[Start of Attachment]

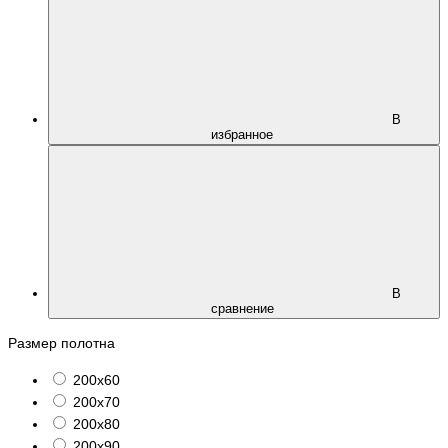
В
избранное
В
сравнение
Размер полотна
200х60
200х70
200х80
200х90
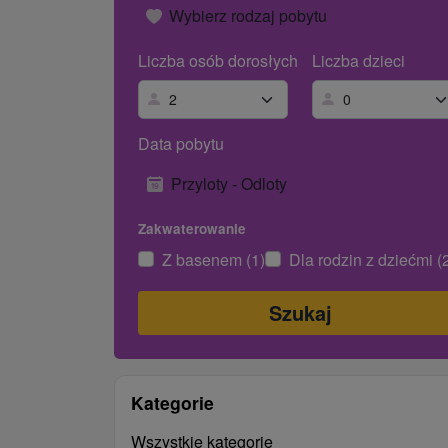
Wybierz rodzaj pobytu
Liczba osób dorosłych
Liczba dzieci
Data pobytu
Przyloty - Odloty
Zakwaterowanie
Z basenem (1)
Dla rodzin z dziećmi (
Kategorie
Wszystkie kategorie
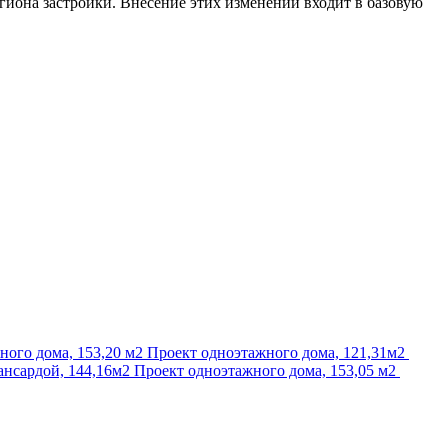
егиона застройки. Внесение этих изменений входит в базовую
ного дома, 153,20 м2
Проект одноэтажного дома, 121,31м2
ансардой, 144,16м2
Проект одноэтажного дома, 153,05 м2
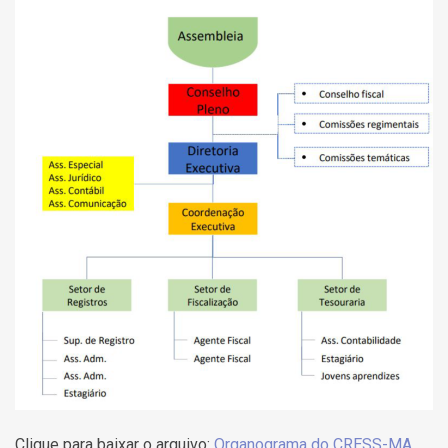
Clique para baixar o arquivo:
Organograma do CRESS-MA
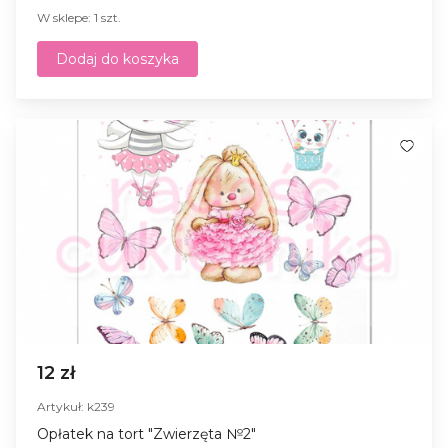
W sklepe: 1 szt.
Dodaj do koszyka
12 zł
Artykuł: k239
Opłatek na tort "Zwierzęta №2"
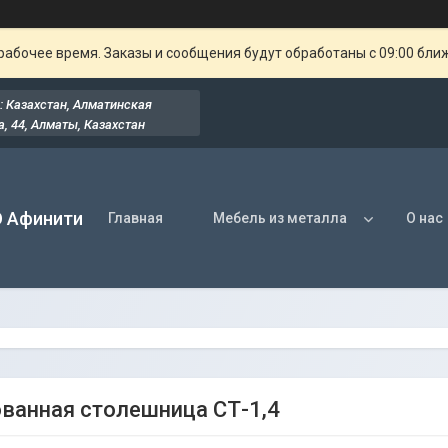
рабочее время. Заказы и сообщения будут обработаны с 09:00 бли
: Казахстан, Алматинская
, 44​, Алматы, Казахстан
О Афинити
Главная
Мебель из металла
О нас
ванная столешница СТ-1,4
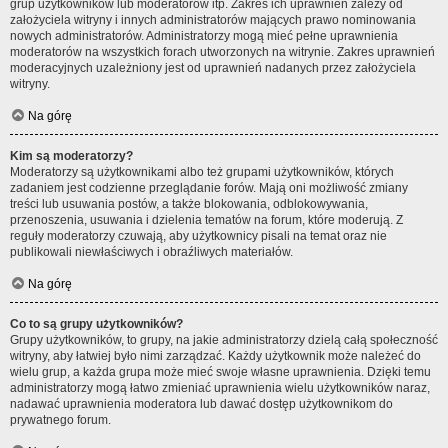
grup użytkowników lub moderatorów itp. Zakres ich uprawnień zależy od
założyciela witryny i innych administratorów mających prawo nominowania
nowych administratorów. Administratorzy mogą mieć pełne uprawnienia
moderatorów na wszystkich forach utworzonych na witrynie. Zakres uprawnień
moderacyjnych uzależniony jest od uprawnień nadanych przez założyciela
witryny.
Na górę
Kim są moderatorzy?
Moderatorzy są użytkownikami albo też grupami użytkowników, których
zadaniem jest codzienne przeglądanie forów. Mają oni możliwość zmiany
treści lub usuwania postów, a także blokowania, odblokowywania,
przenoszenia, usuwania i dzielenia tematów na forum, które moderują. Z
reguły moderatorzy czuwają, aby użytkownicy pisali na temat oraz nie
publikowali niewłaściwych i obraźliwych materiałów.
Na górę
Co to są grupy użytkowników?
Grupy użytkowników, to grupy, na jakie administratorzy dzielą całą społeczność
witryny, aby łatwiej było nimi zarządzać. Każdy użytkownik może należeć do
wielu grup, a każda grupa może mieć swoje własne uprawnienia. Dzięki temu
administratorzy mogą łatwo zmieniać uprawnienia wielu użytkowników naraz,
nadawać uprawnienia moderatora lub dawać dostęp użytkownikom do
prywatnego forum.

[End of Attachment]
[Start of Attachment]

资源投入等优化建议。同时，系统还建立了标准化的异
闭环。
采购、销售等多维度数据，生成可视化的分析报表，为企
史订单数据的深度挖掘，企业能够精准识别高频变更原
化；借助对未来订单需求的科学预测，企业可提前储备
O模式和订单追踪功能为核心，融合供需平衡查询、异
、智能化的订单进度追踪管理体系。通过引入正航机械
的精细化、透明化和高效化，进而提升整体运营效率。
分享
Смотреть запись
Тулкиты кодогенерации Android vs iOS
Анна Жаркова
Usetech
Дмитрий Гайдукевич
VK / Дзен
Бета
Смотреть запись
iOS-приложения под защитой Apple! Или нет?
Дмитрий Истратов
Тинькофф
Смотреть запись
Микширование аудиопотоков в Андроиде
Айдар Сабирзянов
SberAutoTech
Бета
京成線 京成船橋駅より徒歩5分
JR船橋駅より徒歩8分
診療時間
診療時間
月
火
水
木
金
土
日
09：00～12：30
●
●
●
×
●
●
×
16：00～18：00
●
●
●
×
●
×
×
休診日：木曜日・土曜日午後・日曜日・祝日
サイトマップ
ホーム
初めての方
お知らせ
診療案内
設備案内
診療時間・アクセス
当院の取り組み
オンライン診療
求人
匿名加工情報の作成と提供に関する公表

[End of Attachment]

Activity -
Scan the material above for "forum". Copy every line where it appears.

Answer below -
przenoszenia, usuwania i dzielenia tematów na forum, które moderują. Z
prywatnego forum.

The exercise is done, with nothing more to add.